There have been a number of predictions in regards to when Global warming will become a problem, how much temperatures will rise by, sea level rises etc. How accurate are these? Not very is the answer. For example, in 1988 James E. Hansen predicted that the earth would warm by .35 degrees Celsius in the following decade. The reality was that it increased by .11. That is a margin of error of over 300 percent. Similar errors have been made in other predictive research. How can we accurately predict the effect of counter measures if we cannot accurately predict the original data that these are based upon? You cannot say that a turn of 90 degrees left from due north will take you west if you do not know whether north is in the first place.
1) Alternative energy.
Internationally, there have been calls for changing the energy sources, claiming that alternatives, such as solar, wave etc. can meet our needs.

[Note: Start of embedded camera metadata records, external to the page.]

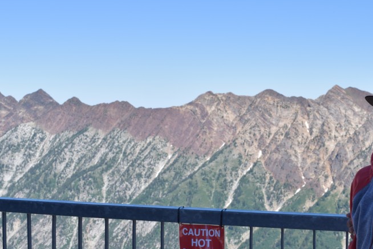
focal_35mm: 73
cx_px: 246
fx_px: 754
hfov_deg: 27.6
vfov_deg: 18.7
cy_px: 118
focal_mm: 31
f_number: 10
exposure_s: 1/400
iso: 200
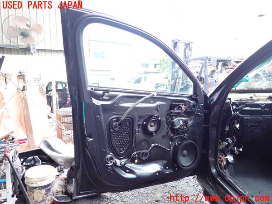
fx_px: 196
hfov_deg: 69.4
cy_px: 102
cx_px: 136
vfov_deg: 54.9
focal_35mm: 25
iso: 125
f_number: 2
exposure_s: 1/60
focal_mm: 4.5
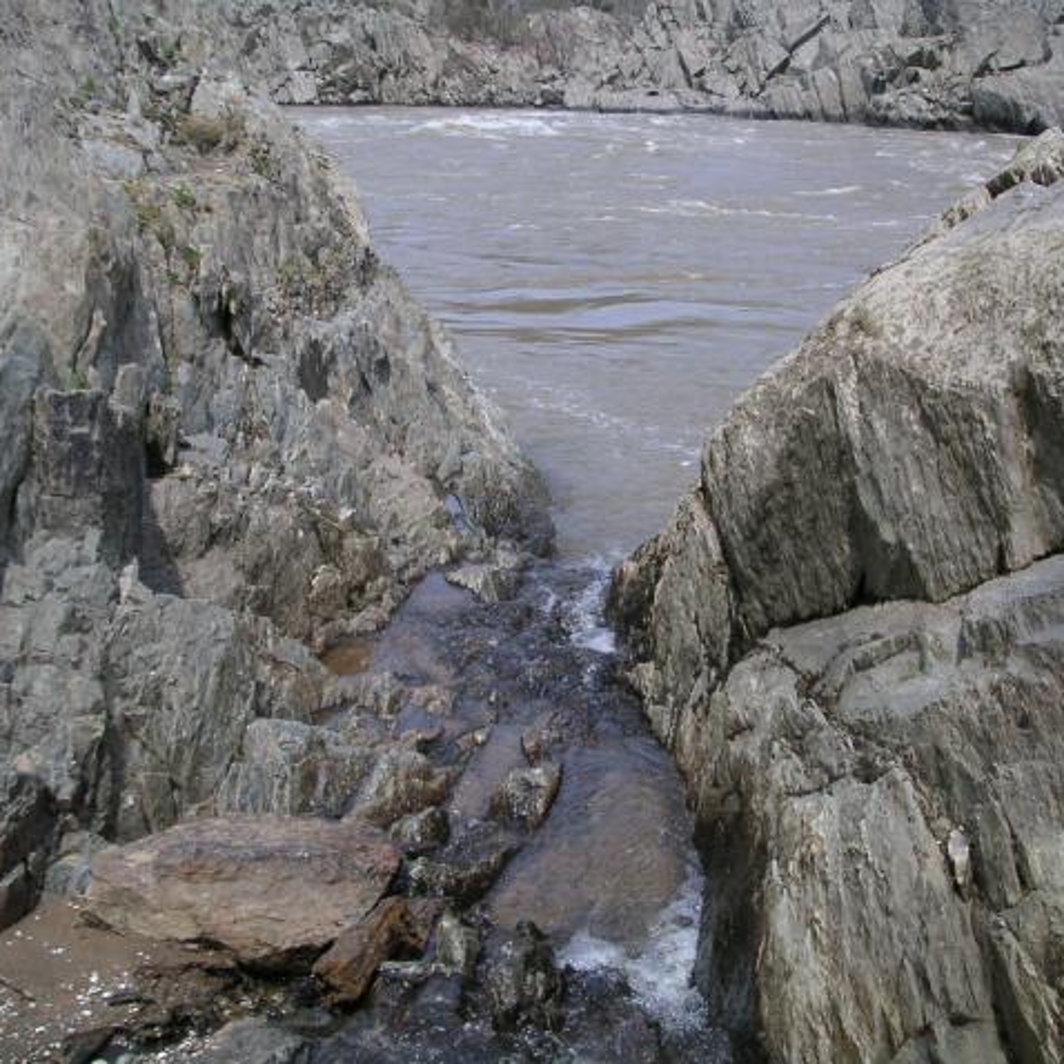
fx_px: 1565
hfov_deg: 37.5
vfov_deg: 37.6
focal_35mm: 45
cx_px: 552
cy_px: 532
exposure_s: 1/750
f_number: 2.8
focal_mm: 6
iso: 50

This is not proven and, in addition, reports suggest that energy use will triple by 2050. Martin Hoffert et.al. (2002), in science 298 (1 November 2002) stated, “energy sources that can produce 100 to 300% of present world power consumption without greenhouse emissions do not exist.”
2) Natural environment management
Whilst many attempts have been made at managing natural resources, it seems that man has not mastered this sufficiently to date. The Yellowstone Park in the US is a classic example. The intention was to create a natural environment that would last. However, what was not taken into account was the every-changing structure of nature and all that happened was that in this instance the natural environment was made worse. (See Playing God in Yellowstone Park: The destruction of America’s first National Park (1986), New York: Atlantic)
What does not seem to be allowed for in such instances is the natural balance that nature maintains. If you disturb plant and tree growth or animal population, the is a resultant cost. For example change tree species and it can have an adverse effect on wildlife and the land around it. Similarly, artificially reduce predators and the resultant increase in their prey numbers may damage the plant structure.
3) Kyoto Agreement
Many have hailed the Kyoto agreement as the most effective answer to global warming. However, even if the US were to sign up to this agreement, the reduction it would have is to reduce global warming by the year 2100 by between .04 and .28 of a degree Celsius. (See IPCC publications and Bjorn Lomberg). If the predictions of the problem are to be relied on these levels, will not sufficient to address the issue effectively.
The conclusion from this is that we simply do not know how bad global warming is. Neither can we be sure that the measures being taken to address it are effective. The problem is that if one says to a scientist “there is an issue here, can you look into it?” the natural human tendency is for research to concentrate on finding the issue, without addressing the possibility that it may not exist. Therefore, even if it is sub-conscious, the potential for data to be manipulated to prove the point exists. Similarly, if you do not accurately know the level of the problem, how can you be sure to take the correct measures to address it?
There is no doubt that more research is required, but it is also important in my view, that the conflicting data is analysed, compared and evaluated in an effort to achieve a more definitive and accurate interpretation of all the facts. Only then can we consider the best and most effective measures, if needed, to address the issues.
There is one final point I would like to make. If one accepts that there is global warming and the human race can do something about halting or reducing it, will we be able to stop the reversal at the right time? In other words, if we succeed in measures that achieve a year on year reduction of temperature, will we be in a position to stop the process at an optimum temperature level, or will the reducing measures continue, sending us into a period of global cooling that might have equally devastating effects on us and the planet?